Aufgabenstellung:
a: Nenne alle Ortsnamen, die im Bericht über den Triathlon in Harsewinkel vorkommen.
b: Schreibe den Bericht über den Triathlon in Harsewinkel im Anschluss an seinen letzten Satz weiter.

Textabschnitt:
_____
Schwarz steht mir nicht

27. Pflüger Triahtlon, Harsewinkel (+++ Regionalliga +++)

Zu zweit standen wir an der Bahnregistrierung.
„Wir haben nur noch eine Badekappe, aber hier ist doch bestimmt einer, der…“, der Blick der Bahnzuteilungsfachfrau fiel auf meine 2mm-Haarpracht, „genau! Du kannst auch gerne ohne Haube starten.“
Dass dieser Moment weitreichendere Auswirkungen als das reine ‚Wassgefühl‘ beim Schwimmen haben sollte, hätten sich höchstens die Autoren des „Butterfly Effect“-Drehbuches denken können.
… wobei – ne, ich fürchte nichtmal die!

Kurz zuvor hatten wir, also Freddy, Kai, Andreas und ich mit den insgesamt 8 Chips (Radhelm und Laufschuh) ein wenig Roulette gespielt, den CheckIn hinter uns gebracht, die Wechselzone verlassen und waren zum Warmlaufen aufgebrochen.
Freddy, Kai und ich steuerten eine (sehr idyllische) Wohnsiedlung an und joggten plaudernd die Wege ab. Beim dynamischen Dehnen musste ich der Sonne Tribut zollen und mein Baumwoll-Shirt ausziehen, wollte ich nicht komplett dahin schmelzen… ich fürchte die Anwohner werden noch lange von dem erwachsenen Mann, mit rasierten Beinen, der in einem hautengen Einteiler einen ‚Ausdruckstanz‘ aufs Parkett legte berichten…
Aber hey: Es stand dick ‚Köln‘ auf meinem Hintern – und Klischees müssen geplfegt werden!

Zurück zum Schwimmen.
Ich bin zwar noch immer nicht wirklich schnell im Wasser, aber schneller. Und so langsam bringt mich das, wie ich in Buschhütten und Hagen feststellen musste, in raue Gewässer in denen ich mich durchaus gegen andere Teilnehmer zur Wehr oder besser: Verteidigen muss.
_____
Datensätze:

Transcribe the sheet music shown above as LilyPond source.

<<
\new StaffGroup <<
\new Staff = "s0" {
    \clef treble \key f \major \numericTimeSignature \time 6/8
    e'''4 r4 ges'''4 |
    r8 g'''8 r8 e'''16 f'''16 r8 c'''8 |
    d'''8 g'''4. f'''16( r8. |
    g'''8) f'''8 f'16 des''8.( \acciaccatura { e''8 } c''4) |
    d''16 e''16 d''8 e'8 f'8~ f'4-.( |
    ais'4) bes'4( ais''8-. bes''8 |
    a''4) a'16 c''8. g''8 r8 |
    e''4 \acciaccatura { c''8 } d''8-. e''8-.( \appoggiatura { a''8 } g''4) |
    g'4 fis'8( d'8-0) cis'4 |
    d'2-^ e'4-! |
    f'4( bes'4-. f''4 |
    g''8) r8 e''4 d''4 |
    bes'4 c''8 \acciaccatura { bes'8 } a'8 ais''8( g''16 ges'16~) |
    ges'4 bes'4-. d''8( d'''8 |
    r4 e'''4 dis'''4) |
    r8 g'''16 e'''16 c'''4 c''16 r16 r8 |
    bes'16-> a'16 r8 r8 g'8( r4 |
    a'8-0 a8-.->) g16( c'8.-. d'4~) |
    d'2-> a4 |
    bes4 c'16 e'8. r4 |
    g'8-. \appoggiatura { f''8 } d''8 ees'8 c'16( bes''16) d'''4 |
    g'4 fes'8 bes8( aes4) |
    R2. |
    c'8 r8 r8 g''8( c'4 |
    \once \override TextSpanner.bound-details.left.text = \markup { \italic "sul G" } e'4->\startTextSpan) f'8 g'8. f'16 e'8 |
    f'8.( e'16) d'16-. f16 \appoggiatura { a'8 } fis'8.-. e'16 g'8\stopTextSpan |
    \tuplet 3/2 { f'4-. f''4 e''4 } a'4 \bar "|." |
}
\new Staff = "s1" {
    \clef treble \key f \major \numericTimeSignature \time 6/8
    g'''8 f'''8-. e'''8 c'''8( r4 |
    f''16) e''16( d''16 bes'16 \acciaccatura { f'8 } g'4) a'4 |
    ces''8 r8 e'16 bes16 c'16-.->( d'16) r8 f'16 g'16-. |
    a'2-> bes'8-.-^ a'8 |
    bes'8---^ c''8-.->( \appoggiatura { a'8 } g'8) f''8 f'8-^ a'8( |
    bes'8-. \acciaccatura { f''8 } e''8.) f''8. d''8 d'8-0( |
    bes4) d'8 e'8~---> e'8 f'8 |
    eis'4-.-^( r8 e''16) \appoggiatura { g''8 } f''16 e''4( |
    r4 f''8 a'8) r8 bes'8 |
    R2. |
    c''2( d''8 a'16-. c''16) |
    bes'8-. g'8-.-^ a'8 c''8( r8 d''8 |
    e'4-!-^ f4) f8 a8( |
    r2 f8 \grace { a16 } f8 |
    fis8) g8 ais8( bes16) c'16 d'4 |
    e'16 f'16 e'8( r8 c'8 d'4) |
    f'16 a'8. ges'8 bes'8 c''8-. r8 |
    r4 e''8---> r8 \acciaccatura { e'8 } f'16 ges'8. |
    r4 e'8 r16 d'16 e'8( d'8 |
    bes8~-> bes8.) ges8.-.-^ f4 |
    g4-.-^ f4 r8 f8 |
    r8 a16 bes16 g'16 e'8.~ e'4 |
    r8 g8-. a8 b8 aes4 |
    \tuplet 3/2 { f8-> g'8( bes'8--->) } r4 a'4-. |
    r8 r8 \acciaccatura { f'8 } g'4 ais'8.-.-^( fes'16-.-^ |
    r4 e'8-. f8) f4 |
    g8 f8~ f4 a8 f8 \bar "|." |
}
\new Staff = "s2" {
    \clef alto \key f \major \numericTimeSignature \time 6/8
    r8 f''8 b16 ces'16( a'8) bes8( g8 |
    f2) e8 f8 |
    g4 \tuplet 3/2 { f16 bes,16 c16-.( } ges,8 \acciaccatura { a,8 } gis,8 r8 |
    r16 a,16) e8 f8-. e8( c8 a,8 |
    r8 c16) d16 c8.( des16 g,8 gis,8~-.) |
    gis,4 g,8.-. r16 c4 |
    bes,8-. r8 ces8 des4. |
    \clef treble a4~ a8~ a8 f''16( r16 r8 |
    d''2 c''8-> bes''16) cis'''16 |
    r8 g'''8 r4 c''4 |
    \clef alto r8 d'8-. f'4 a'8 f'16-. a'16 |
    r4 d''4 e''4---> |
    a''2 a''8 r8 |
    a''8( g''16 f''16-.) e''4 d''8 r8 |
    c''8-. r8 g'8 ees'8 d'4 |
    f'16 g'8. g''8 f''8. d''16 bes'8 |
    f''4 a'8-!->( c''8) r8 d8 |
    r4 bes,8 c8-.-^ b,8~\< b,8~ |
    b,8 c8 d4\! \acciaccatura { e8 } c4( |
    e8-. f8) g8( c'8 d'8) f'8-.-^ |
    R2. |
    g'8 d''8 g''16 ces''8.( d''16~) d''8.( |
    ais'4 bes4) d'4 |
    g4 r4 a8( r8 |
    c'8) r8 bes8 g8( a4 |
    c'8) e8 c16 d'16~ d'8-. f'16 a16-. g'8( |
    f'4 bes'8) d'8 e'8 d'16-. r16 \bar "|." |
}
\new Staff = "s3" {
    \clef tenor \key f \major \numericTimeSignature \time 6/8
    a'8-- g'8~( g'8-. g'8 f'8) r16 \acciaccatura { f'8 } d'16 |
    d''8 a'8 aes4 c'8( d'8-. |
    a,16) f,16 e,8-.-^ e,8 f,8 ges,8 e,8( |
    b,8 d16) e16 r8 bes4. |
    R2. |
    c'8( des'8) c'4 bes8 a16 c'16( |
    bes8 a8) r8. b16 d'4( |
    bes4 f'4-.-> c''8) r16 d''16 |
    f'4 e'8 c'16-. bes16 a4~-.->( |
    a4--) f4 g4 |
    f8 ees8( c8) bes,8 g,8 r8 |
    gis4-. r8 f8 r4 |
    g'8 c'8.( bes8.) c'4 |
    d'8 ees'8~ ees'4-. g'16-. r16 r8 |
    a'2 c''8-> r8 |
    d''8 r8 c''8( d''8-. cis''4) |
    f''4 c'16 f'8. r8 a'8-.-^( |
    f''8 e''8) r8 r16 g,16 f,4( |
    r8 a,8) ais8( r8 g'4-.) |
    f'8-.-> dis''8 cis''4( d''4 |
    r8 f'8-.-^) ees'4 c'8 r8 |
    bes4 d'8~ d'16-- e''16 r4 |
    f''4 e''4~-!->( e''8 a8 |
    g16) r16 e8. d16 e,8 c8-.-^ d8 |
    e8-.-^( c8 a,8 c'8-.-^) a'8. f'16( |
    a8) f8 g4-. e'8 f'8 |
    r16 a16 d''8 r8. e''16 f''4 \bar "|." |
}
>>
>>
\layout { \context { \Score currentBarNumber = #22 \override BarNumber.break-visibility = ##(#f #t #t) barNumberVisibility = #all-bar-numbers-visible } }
_____
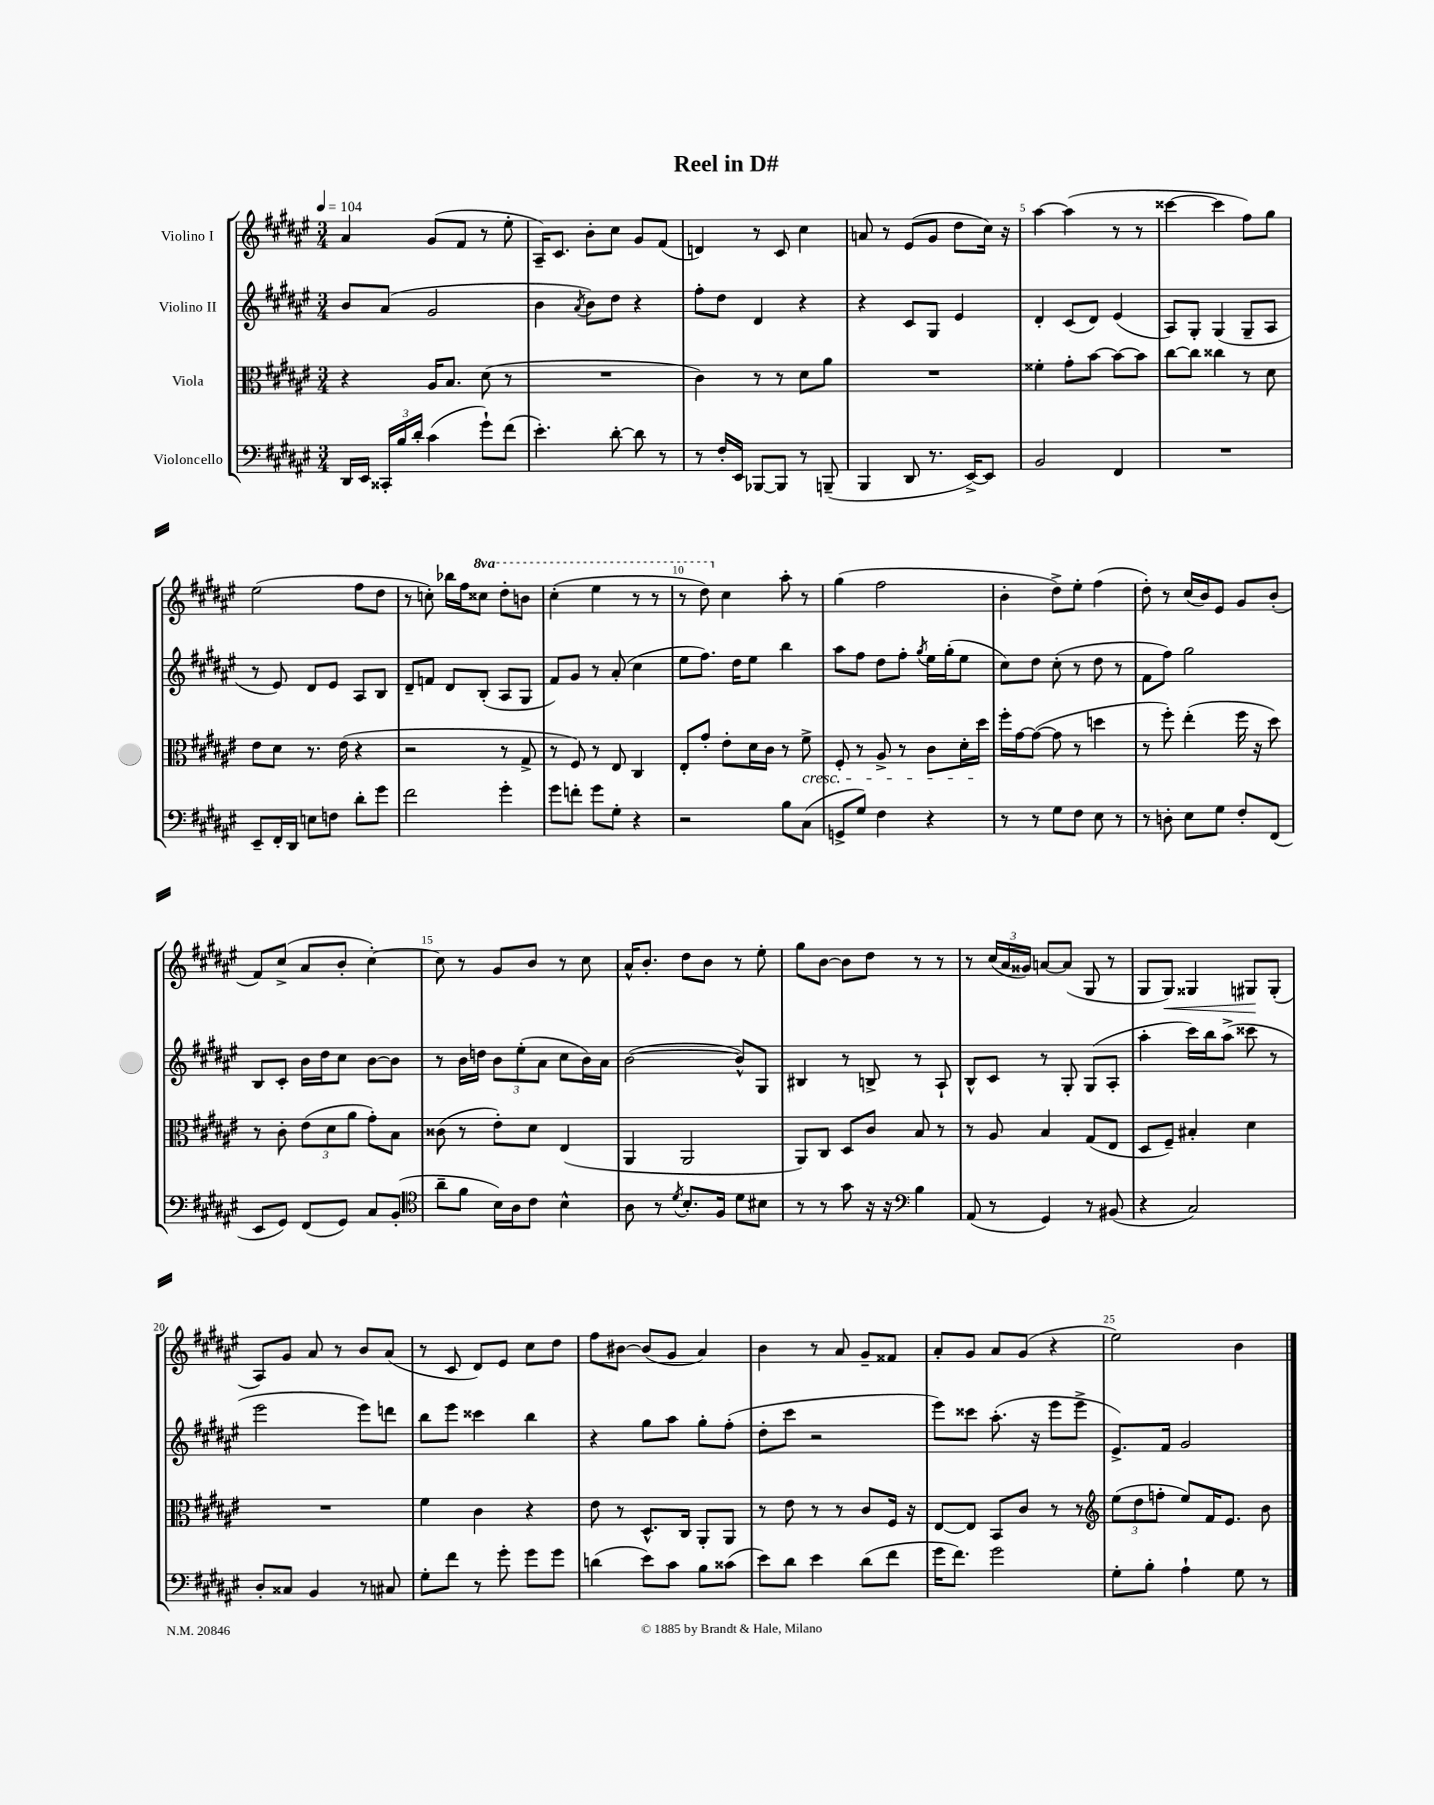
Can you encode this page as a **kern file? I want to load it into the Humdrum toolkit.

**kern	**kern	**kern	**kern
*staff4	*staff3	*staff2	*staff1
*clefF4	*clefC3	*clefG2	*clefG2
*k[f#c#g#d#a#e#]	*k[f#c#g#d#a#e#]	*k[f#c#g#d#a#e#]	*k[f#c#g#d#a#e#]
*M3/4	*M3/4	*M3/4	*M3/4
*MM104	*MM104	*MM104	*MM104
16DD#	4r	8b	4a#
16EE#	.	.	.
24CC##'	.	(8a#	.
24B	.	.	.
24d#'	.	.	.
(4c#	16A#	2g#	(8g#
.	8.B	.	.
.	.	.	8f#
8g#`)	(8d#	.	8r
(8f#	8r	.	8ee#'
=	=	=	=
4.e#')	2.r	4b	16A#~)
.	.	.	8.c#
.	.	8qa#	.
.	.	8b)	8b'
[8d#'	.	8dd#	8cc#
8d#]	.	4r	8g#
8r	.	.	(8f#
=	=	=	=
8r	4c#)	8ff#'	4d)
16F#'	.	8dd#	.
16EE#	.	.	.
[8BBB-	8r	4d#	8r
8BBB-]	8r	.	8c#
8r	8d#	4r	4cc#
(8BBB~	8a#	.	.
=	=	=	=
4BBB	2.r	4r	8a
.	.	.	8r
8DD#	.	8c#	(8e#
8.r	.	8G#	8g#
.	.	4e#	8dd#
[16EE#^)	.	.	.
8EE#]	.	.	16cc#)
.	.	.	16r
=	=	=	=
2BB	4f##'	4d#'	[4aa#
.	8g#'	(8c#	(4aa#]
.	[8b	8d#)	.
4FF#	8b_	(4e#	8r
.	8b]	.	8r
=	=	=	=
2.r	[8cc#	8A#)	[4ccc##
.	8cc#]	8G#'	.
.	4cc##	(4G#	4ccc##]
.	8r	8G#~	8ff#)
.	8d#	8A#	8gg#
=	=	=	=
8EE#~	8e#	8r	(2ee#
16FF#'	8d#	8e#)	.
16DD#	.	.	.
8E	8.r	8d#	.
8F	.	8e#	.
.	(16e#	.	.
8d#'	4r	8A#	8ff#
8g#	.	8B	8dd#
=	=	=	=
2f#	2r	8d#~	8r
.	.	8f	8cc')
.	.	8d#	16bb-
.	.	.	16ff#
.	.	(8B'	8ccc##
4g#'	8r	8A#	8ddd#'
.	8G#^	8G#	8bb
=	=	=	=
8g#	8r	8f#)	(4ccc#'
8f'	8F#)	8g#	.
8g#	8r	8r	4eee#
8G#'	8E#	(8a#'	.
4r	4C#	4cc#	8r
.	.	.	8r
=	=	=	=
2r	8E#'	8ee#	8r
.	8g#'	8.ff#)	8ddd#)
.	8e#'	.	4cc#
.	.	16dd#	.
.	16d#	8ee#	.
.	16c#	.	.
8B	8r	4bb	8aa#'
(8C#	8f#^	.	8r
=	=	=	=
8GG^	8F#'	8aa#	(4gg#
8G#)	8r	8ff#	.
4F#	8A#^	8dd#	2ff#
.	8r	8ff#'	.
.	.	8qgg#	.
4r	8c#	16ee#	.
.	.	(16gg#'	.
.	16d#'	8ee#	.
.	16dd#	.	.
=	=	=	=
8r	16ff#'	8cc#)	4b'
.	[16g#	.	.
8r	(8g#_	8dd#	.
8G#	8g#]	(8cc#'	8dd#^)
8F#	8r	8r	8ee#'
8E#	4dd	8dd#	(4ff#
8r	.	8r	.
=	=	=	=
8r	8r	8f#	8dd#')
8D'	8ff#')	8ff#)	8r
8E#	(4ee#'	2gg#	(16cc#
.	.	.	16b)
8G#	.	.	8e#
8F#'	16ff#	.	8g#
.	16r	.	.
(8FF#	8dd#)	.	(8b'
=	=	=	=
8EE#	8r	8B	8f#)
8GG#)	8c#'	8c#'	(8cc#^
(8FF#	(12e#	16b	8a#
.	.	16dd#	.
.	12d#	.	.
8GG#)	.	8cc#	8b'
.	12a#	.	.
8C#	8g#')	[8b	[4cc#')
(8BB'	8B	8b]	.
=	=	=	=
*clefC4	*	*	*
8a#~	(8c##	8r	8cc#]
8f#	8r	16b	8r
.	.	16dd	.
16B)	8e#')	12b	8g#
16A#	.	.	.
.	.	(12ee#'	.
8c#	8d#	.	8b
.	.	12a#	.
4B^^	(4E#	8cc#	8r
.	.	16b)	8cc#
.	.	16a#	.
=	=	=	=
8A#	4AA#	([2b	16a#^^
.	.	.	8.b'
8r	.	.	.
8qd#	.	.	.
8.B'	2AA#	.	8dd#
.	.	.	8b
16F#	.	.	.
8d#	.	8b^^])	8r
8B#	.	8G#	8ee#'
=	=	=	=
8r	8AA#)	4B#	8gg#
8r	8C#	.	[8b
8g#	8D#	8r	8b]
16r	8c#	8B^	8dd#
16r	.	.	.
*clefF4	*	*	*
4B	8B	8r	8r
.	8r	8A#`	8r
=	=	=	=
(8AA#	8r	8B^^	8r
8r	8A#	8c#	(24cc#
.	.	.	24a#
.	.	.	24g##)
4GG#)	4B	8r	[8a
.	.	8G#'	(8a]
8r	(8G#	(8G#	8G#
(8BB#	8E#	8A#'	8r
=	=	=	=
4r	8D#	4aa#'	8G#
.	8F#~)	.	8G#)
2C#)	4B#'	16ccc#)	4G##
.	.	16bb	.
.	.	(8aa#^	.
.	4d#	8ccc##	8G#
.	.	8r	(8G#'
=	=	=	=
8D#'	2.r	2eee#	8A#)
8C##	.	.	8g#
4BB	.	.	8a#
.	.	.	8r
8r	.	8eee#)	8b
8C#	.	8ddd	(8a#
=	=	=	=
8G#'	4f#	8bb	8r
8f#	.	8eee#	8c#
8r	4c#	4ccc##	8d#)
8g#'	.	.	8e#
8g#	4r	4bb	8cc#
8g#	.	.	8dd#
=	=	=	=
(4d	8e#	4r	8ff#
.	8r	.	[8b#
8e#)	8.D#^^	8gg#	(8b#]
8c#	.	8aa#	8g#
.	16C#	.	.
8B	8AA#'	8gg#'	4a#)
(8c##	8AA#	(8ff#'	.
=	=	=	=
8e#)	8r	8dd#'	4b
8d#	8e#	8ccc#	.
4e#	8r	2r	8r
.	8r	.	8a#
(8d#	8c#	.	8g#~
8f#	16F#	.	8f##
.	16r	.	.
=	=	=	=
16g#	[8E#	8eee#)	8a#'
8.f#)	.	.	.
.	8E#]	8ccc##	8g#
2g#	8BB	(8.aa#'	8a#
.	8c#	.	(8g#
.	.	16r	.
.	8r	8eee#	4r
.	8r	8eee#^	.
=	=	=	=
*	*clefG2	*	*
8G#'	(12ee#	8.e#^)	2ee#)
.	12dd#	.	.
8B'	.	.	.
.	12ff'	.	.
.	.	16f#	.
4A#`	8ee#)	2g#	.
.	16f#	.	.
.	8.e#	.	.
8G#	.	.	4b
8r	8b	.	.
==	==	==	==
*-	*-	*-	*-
_____
Lösungen:
a: Harsewinkel, Köln, Buschhütten, Hagen

b:
Letztes Jahr bin ich ja noch stehts allen Ärger aus dem Weg gehend dem Feld hinterher ge(see)gurkt.
Heute hatten wir wieder ein paar 13er und einen 14er auf der Bahn. Die beiden hatten den grandiosen Vorschlag, dass sie direkt links starten, damit sie unkompliziert wenden können und ab da wie alle in Fahrtrichtung rechts schwimmen. Klang plausibel und alle stimmten zu. Dann gabs eine Leistungslücke und schließlich uns 17er, 18er und einen 19er.
Letzterer meinte tiefenentspannt „Schwimmt ihr mal vor, mir macht das nix aus als letzter zu starten“, worauf einer der 17er entsetzt antwortete „Waaas?! Das ist hier Ligawettkampf, danach kommt schon Olympia!“ … und genauso, mit dem Klappmesser zwischen den Zähnen, ging die Meute analog zum Startschuss hoch!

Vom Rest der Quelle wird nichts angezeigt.